#### PROVIDED INFORMATION:
============

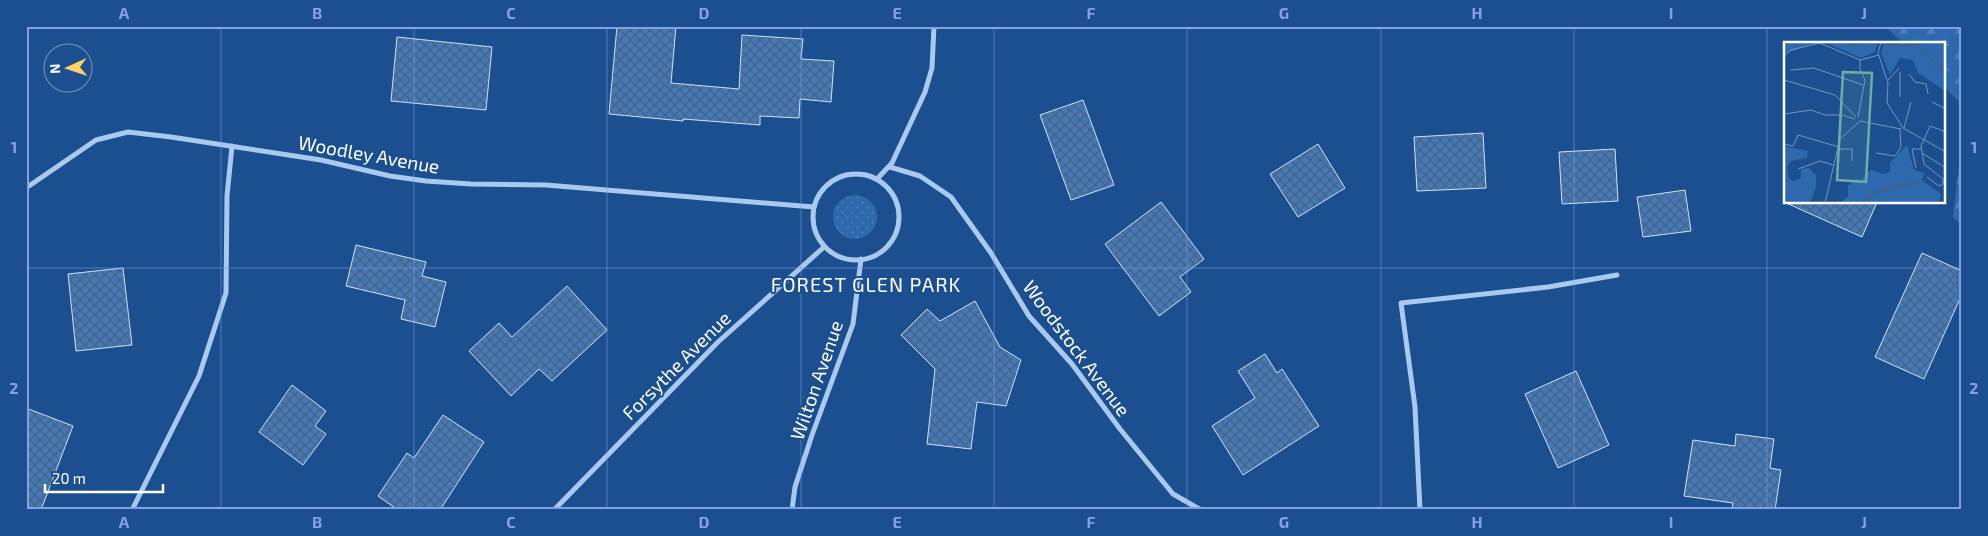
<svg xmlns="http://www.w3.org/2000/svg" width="1988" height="536" viewBox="0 0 1988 536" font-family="'Exo 2',sans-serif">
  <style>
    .grass { fill: url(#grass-dots) }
    .forest { fill: url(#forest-firs) }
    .building { fill: url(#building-cross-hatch); stroke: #cfe3fa }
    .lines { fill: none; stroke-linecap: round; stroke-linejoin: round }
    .minor { stroke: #a9c9ee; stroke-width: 5 }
    .grid { fill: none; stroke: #839eea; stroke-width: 1; stroke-opacity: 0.55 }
    .labels { text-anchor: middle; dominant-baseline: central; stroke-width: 4; stroke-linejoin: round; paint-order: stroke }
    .street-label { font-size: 19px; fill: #fff; stroke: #1b4f8f }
    .neighbourhood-label { font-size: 20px; letter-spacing: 1px; fill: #fff; stroke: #1b4f8f }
    .inset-river { fill: none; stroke: #3c6290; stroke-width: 2.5 }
    .inset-road { fill: none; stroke: #7695bc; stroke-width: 1 }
    .view { fill: #6fada8; fill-opacity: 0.15; stroke: #6fada8; stroke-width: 2.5 }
    .inset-edge { fill: none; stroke: #fff; stroke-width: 2.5 }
    .neatline { fill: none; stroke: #839eea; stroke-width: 2 }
    .grid-label { font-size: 16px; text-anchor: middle; font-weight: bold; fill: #839eea }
  </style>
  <defs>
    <pattern id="grass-dots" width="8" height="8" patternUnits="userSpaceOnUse" patternTransform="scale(1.25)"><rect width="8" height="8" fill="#2e69ad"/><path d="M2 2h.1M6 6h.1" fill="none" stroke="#4d80b9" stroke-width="1.8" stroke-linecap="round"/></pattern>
    <pattern id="forest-firs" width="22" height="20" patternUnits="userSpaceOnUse" patternTransform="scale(1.25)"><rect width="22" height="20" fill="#2e69ad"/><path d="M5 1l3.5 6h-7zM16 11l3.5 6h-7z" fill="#4d80b9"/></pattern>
    <pattern id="building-cross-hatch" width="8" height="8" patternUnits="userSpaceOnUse" patternTransform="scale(1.25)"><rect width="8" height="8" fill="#4478b7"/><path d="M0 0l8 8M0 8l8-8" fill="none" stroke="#486282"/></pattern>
  </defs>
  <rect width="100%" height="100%" fill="#1b4f8f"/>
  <circle class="grass" cx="855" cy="217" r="22"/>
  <g class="forest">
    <path d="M 1885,26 L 1962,26 L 1962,105 L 1944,86 L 1944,44 L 1904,44 Z"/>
    <path d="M 1962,140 L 1962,225 L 1953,217 Z"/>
  </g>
  <g class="building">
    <path d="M 617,26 L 676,26 L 671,83 L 739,89 L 742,35 L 803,39 L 801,59 L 834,61 L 831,102 L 800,99 L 799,118 L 760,116 L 760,125 L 683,119 L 683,121 L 609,114 Z"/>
    <path d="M 397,37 L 492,47 L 486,110 L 391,101 Z"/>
    <path d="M 1083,100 L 1114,185 L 1071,200 L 1040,115 Z"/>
    <path d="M 1483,133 L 1486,188 L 1417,191 L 1414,137 Z"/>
    <path d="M 1318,144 L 1345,188 L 1298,217 L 1270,174 Z"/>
    <path d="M 1615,149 L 1618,201 L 1562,204 L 1559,152 Z"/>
    <path d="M 1685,190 L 1691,231 L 1643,237 L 1637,197 Z"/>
    <path d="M 1161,202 L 1204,259 L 1180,277 L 1191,292 L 1159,316 L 1105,244 Z"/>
    <path d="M 1784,202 L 1877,202 L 1862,237 Z"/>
    <path d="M 356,245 L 426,262 L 422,276 L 446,282 L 435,327 L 401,319 L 405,300 L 346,286 Z"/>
    <path d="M 1922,253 L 1962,271 L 1962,294 L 1924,379 L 1875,357 Z"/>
    <path d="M 123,268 L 132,345 L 76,351 L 68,274 Z"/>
    <path d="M 567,286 L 607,330 L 552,381 L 539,369 L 511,396 L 469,351 L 499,323 L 512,337 Z"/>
    <path d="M 975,301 L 1000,347 L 1021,360 L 1006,406 L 977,402 L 971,449 L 927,444 L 935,369 L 901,335 L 927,309 L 940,321 Z"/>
    <path d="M 1265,354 L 1277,373 L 1282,369 L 1319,426 L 1243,475 L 1212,426 L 1255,398 L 1238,371 Z"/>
    <path d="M 1576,371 L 1609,445 L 1558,468 L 1525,394 Z"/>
    <path d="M 292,385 L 326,411 L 315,426 L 326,434 L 303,465 L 259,432 Z"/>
    <path d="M 26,408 L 73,426 L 41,510 L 26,510 Z"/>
    <path d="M 443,415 L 484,442 L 440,510 L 398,510 L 378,496 L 407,453 L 414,458 Z"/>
    <path d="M 1736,434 L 1774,439 L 1770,468 L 1781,470 L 1775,510 L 1732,510 L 1733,503 L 1684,496 L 1693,440 L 1735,446 Z"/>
  </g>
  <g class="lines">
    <g class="minor">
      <path d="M 890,167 L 920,176 L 951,197 L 991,253 L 1029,316 L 1072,364 L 1120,429 L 1173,494 L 1201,510"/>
      <circle cx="856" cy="217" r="43"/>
      <path d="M 877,179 L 892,163 L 925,92 L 932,68 L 934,26"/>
      <path d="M 26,188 L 96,140 L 128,132 L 171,137 L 321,160 L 390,176 L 426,181 L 471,184 L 546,185 L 814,207"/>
      <path d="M 132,510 L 199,376 L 226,293 L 227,196 L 232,146"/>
      <path d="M 554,510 L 718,342 L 824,247"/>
      <path d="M 792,510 L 795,487 L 812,435 L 853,324 L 861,259"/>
      <path d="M 1420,510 L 1415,407 L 1401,303 L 1548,287 L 1617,275"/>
    </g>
  </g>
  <path class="grid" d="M 221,26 L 221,510M 414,26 L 414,510M 607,26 L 607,510M 801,26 L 801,510M 994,26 L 994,510M 1187,26 L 1187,510M 1381,26 L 1381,510M 1574,26 L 1574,510M 1767,26 L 1767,510M 26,268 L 1962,268"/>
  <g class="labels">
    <g class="street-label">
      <text transform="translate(369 154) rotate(10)">Woodley Avenue</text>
      <text transform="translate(1077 348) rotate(53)">Woodstock Avenue</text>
      <text transform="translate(676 365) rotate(-45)">Forsythe Avenue</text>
      <text transform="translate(816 380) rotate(-71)">Wilton Avenue</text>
    </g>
    <g class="neighbourhood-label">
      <text x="866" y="284">FOREST GLEN PARK</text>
    </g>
  </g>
  <g transform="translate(1784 42)">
    <rect width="161" height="161" fill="#1b4f8f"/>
    <path d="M 6,0 L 33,0 L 0,12 L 0,4 ZM 40,0 L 94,0 L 91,10 L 77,16 ZM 100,0 L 161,0 L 161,49 L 134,31 L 129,18 L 116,16 L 106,33 L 97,11 ZM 123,103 L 130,128 L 141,131 L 138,138 L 157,152 L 155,161 L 56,161 L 64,154 L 64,144 L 71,137 L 77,138 L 87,128 L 99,132 L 106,130 L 106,121 ZM 0,104 L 24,109 L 23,116 L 7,119 L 3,125 L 5,136 L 9,139 L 17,136 L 17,127 L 25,126 L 32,133 L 32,145 L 26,161 L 0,161 Z" fill="#2e69ad"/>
    <path class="inset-river" d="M 63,0 L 69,3 L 78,0M 93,0 L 117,4 L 133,2 L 162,33M 78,161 L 90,151 L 134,139"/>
    <path class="inset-road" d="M 97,0 L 94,11 L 104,41 L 103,61 L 119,86 L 162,110M 0,14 L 7,8 L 36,1 L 76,18 L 95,13M 6,28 L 30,26 L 79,43M 116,30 L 116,55M 125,32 L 131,40 L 142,42 L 144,52M 0,38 L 51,53 L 72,75M 104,38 L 115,26M 148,60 L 162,67M 0,72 L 27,68 L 41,73 L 58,73 L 71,77M 74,75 L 81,38 L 76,27 L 76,18M 76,79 L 117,87M 120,86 L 127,60M 0,102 L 9,104 L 14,93 L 55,105M 56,107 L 68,107 L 68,119M 92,111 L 111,114 L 117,105 L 116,87M 138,111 L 162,126M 132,126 L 128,107 L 137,107M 14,127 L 36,119 L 49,123M 143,135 L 155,144 L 159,142 L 159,137M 159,137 L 140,122 L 137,104 L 146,84 L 162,90M 41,161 L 56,97 L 76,79"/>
    <path class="view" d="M 59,30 L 88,31 L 82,140 L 53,138 Z"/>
    <rect width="161" height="161" class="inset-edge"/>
  </g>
  <rect width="1988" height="536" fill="none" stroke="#1b4f8f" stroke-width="55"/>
  <g transform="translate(68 68) rotate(267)"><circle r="24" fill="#1b4f8f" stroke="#7695bc"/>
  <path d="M0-4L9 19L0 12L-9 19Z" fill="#ffd166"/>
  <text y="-8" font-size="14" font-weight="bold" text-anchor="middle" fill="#ffffff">N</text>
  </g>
  <path d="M45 484v8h118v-8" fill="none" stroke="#ffffff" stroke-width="2.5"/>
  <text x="52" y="484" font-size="15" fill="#ffffff" stroke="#1b4f8f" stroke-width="4" paint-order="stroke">20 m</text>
  <rect x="28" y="28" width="1932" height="480" class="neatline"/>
  <g class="grid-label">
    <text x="124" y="19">A</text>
    <text x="317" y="19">B</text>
    <text x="511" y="19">C</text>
    <text x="704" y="19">D</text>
    <text x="897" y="19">E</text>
    <text x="1091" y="19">F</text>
    <text x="1284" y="19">G</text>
    <text x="1477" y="19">H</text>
    <text x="1671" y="19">I</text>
    <text x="1864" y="19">J</text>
    <text x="14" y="153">1</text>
    <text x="1974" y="153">1</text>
    <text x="14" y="394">2</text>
    <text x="1974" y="394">2</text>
    <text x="124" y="528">A</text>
    <text x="317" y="528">B</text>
    <text x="511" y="528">C</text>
    <text x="704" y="528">D</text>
    <text x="897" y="528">E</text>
    <text x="1091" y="528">F</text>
    <text x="1284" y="528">G</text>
    <text x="1477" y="528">H</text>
    <text x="1671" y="528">I</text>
    <text x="1864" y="528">J</text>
  </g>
</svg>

============

Every line in the listing that holds the string "lines" should be copied out.

    .lines { fill: none; stroke-linecap: round; stroke-linejoin: round }
  <g class="lines">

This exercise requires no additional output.